Given records below:

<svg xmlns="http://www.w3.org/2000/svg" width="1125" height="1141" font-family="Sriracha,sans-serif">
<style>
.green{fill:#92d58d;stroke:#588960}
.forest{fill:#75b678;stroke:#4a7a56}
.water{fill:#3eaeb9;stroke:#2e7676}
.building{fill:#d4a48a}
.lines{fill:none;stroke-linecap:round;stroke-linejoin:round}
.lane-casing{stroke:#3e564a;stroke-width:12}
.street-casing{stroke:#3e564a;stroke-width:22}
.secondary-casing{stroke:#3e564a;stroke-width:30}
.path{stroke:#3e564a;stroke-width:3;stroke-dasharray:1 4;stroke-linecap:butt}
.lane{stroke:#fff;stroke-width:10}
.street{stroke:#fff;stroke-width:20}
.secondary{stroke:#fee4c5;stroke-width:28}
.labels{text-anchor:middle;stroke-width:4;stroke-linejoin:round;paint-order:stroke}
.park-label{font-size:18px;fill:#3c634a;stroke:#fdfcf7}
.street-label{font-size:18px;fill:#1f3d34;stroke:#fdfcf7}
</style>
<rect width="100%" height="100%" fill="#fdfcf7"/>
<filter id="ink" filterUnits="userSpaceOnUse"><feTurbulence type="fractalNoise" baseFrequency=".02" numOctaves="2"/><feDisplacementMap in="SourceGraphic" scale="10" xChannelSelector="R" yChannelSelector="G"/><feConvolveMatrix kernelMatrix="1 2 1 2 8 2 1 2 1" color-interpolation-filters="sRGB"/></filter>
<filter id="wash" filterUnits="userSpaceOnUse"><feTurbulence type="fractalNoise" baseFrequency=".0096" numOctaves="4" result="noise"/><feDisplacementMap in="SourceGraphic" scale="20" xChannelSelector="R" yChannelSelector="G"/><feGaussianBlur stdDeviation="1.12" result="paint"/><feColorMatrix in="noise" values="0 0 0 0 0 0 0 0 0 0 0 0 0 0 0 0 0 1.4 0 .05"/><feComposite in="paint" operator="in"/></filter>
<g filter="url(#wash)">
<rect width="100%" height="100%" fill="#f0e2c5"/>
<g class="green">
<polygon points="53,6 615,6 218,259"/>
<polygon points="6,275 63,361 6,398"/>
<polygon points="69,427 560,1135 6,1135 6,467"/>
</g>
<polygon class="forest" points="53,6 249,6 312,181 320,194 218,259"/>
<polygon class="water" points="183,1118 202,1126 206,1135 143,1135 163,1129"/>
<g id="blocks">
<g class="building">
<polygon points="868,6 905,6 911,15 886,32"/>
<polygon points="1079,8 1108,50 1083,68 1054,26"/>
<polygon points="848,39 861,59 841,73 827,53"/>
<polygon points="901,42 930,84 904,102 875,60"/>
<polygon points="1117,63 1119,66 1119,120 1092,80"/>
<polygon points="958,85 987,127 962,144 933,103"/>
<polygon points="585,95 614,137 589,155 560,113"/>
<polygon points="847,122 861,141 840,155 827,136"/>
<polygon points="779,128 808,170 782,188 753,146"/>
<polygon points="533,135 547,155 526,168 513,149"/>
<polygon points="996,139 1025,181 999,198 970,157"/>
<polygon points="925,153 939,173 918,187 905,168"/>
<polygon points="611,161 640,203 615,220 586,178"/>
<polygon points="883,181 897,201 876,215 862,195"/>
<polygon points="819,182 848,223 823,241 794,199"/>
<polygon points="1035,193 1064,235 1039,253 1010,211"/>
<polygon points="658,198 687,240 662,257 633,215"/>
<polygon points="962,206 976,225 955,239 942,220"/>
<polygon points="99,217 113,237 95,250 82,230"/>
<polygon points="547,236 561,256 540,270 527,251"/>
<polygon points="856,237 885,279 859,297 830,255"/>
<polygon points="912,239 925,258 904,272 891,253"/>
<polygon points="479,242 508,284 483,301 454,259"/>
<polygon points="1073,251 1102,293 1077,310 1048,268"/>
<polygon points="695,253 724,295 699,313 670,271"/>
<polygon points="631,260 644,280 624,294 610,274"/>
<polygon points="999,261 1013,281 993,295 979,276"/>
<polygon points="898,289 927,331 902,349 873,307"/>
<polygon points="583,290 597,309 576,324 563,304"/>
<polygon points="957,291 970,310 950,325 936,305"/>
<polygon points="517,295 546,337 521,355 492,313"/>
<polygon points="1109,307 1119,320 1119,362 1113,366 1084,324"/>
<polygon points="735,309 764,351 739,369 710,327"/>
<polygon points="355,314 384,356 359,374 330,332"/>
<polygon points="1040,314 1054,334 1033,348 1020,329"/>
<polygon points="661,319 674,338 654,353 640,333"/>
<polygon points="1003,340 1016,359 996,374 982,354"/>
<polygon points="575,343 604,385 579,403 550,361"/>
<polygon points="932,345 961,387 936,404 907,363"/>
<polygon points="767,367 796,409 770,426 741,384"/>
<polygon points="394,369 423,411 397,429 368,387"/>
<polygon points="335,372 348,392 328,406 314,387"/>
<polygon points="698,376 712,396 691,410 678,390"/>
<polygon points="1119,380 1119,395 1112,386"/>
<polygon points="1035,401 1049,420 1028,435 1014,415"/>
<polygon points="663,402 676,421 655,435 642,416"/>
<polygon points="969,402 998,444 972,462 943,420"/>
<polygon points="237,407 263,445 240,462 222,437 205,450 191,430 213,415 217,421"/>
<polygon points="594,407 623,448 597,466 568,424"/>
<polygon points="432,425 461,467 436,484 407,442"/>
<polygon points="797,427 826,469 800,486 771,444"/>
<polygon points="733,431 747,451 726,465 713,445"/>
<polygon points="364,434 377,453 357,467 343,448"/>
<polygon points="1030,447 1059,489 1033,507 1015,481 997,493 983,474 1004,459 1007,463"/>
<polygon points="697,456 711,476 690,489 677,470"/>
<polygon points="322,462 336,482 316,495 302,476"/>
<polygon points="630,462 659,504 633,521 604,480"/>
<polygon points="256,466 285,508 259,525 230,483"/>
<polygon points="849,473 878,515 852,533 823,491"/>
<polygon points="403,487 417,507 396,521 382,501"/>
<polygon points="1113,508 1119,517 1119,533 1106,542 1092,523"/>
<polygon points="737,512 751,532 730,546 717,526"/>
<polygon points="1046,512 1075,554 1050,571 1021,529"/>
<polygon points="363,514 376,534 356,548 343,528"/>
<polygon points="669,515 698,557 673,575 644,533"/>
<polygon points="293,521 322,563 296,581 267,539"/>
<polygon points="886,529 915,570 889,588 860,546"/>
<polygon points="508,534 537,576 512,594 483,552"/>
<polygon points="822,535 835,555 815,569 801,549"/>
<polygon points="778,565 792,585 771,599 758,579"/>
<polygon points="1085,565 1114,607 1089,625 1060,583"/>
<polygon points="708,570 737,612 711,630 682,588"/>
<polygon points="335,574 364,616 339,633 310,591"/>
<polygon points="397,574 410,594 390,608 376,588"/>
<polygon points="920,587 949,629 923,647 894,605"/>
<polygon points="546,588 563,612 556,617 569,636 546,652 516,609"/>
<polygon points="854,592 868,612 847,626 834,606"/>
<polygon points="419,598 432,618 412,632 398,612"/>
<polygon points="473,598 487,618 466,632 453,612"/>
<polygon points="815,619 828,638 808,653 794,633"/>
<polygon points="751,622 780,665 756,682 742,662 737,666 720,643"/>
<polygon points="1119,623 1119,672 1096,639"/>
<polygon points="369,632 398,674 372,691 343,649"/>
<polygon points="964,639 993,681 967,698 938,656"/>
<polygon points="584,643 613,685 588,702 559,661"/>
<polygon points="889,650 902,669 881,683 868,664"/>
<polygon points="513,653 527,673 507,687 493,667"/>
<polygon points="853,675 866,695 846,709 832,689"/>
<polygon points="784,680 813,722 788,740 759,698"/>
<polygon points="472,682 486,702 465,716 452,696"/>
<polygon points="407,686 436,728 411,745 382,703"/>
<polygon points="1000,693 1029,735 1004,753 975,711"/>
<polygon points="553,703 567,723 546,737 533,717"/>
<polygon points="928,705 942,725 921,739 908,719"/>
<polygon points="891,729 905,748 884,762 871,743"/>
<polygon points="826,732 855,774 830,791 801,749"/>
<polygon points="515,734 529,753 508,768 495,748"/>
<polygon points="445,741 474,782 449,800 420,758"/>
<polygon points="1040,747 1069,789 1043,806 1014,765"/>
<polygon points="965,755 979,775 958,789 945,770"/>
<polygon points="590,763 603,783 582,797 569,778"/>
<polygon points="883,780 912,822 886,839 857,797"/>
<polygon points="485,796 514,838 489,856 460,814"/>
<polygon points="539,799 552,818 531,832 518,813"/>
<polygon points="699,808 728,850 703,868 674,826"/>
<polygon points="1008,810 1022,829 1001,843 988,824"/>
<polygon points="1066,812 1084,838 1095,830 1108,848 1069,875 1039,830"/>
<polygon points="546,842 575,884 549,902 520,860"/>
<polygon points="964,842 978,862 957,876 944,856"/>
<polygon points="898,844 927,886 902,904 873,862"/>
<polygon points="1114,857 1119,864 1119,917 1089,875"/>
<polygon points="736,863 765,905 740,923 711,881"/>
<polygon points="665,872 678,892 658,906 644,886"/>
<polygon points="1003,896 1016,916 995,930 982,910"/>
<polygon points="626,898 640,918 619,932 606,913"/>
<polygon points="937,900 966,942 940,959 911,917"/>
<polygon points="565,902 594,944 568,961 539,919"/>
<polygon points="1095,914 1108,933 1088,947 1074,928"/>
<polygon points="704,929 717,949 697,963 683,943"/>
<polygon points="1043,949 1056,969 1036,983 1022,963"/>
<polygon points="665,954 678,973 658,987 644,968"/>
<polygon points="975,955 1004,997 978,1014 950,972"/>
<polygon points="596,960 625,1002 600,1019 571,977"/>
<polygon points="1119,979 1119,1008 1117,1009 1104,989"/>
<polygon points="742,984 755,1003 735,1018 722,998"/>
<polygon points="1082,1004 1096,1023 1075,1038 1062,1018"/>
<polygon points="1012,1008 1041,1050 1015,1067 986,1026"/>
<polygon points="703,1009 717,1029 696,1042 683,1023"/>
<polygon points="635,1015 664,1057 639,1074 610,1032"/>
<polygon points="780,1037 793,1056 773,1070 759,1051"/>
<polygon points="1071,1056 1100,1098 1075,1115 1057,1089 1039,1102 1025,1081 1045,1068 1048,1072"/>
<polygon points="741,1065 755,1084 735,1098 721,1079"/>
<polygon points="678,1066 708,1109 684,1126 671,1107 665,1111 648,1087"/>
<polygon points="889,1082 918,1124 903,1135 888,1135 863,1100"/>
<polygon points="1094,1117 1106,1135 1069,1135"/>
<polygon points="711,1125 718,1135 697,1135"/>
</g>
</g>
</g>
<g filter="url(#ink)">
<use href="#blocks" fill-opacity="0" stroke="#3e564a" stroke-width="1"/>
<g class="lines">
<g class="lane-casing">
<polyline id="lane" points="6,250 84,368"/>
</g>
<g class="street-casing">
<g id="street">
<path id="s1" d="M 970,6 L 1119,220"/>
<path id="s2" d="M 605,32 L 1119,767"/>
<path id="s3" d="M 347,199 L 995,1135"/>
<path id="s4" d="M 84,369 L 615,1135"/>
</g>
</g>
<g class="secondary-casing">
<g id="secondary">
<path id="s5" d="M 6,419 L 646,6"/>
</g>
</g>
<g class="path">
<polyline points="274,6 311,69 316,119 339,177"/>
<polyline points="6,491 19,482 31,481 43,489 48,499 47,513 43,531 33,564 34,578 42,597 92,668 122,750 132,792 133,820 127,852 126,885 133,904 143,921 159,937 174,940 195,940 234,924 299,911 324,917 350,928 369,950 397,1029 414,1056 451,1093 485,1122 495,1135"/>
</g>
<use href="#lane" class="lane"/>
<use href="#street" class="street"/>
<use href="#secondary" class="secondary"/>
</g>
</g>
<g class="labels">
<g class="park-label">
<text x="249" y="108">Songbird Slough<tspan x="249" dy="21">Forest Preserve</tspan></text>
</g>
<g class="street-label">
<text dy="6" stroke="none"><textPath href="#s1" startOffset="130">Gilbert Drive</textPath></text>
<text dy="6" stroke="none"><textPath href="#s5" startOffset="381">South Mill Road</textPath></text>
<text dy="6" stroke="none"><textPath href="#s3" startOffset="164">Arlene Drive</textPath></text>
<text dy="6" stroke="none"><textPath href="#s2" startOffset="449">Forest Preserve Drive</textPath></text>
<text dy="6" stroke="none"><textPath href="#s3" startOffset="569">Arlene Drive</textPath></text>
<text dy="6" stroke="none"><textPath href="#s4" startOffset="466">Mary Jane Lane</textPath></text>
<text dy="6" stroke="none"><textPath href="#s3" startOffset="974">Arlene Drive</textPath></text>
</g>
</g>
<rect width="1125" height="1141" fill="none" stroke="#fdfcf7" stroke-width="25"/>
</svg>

End of Given records.

Your task is to copy each line from the material above that includes the word "linecap".

.lines{fill:none;stroke-linecap:round;stroke-linejoin:round}
.path{stroke:#3e564a;stroke-width:3;stroke-dasharray:1 4;stroke-linecap:butt}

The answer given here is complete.